Miller School Researcher Helps Develop Molecular “Calcium Sponge” to Tackle Heart Failure
The Miller School’s James D. Potter, Ph.D., professor and Chairman Emeritus of Molecular and Cellular Pharmacology, collaborated with researchers at the University of Minnesota to optimize heart performance in models of diastolic heart failure by creating an optimized protein that aids in high-speed relaxation similar to what occurs with fast-twitching muscles. Published online February 10 in Nature Medicine, the research could have unique clinical application for treating diastolic heart failure.
Within heart cells, calcium plays a major role in orchestrating normal heart pump function. However, in diastolic failure the calcium signaling process is slowed; calcium levels rise to the peak needed for the squeezing action of the heart but don’t then drop quickly enough for an efficient relaxation period – the condition known as diastolic heart failure.
With help from Potter and his former post-doctoral fellow Qi Li, Ph.D., researchers led by Joseph M. Metzger, Ph.D., professor and chair of the University of Minnesota’s Department of Integrative Biology and Physiology, pinpointed a specific protein, parvalbumin – which aids in high-speed relaxation of fast-twitching muscles in nature – and optimized it to become a calcium sponge for the heart muscle.

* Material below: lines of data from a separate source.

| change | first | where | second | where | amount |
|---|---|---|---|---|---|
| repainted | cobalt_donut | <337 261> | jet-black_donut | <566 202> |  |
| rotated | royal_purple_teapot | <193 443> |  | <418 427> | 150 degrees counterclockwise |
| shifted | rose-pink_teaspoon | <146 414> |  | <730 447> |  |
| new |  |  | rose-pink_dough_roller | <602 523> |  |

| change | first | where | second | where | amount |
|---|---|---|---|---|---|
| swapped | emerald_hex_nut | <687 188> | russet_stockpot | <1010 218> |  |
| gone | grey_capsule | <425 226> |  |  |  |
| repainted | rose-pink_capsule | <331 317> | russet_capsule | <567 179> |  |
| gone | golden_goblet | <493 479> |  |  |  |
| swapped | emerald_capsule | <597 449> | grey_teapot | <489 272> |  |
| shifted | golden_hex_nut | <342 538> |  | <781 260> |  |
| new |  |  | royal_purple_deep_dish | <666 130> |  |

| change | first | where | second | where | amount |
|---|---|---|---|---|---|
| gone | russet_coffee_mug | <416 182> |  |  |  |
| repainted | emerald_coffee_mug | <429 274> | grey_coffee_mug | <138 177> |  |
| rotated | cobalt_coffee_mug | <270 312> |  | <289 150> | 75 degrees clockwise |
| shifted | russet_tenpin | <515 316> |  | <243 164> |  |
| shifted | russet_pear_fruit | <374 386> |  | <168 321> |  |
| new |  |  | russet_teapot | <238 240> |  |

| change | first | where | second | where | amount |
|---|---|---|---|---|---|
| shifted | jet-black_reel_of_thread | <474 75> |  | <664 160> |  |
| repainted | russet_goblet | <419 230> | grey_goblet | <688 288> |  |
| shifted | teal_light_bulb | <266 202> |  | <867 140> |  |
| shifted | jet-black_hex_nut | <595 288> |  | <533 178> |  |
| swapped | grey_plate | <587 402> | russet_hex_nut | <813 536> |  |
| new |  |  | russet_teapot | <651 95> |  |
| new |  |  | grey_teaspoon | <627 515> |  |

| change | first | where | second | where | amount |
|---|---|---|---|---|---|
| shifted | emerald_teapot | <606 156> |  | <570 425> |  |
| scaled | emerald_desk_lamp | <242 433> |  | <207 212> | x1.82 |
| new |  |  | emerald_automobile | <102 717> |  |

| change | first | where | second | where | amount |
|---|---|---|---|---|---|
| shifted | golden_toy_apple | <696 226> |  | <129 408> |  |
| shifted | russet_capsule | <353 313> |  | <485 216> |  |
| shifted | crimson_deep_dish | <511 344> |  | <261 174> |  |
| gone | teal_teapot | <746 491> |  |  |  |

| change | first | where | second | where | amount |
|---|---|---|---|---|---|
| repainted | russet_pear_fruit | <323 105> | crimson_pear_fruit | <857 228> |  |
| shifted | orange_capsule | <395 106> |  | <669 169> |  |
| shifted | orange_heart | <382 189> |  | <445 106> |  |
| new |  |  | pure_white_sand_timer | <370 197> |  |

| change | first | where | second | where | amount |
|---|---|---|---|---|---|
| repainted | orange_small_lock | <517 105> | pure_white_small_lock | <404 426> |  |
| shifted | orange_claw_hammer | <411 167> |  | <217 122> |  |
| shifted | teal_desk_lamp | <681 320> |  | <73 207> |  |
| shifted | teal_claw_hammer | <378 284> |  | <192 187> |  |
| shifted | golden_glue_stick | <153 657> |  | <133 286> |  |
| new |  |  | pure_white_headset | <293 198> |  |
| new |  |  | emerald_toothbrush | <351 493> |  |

As a result, the optimized protein, ParvE101Q, soaks up excess calcium at a precise instant, allowing the heart to relax efficiently after contraction.
Described in the study, “Noncanonical EF-hand motif strategically delays Ca2+ buffering to enhance cardiac performance,” the advance offers a solid conceptual step forward in solving the puzzle of diastolic heart failure. The next step will be determining the best possible small molecule or gene delivery mechanism for the protein, which should allow the discovery to be used in clinics.
Potter and Li contributed to the study by engineering parvalbumin to alter its calcium and magnesium binding properties in such a way as to lower its calcium affinity and raise its magnesium affinity.
“Interestingly, when this was expressed in vitro in cardiac myocytes and in vivo in mice, it enhanced cardiac relaxation,” Potter said. “In disease models of diastolic dysfunction, it corrected the abnormal relaxation associated with these models. Thus, this modified protein can serve as a model to develop new therapeutic strategies for biological systems with Ca2+ handling abnormalities, especially those found in the heart, and may usher in a novel new therapeutic approach for many diseases.”
Metzger, the Maurice B. Visscher Endowed Chair in Physiology, said the sponge mechanism works as a temporary depot for calcium along its normal pathway. It increases productivity in the relaxation phase of the heart cycle without negatively impacting the contracting phase.
“In nature, there are unique organisms known to be able to contract and relax muscles quickly,” he said. “We hoped research and discovery could help identify what was promoting this highly efficient activity so we could harness it for use in the heart. We’ve discovered that our optimized variation of parvalbumin can fulfill that role by treating diastolic heart failure.”
If researchers can develop an ideal delivery system for the optimized protein, they believe they may have found a unique clinical application to treat diastolic heart failure. Heart failure is a common killer of both men and women across the country and the rate of heart failure is increasing as our population ages and as the survival rate after recovery from first heart attack goes up.
Researchers at The Ohio State University College of Medicine also contributed to the study.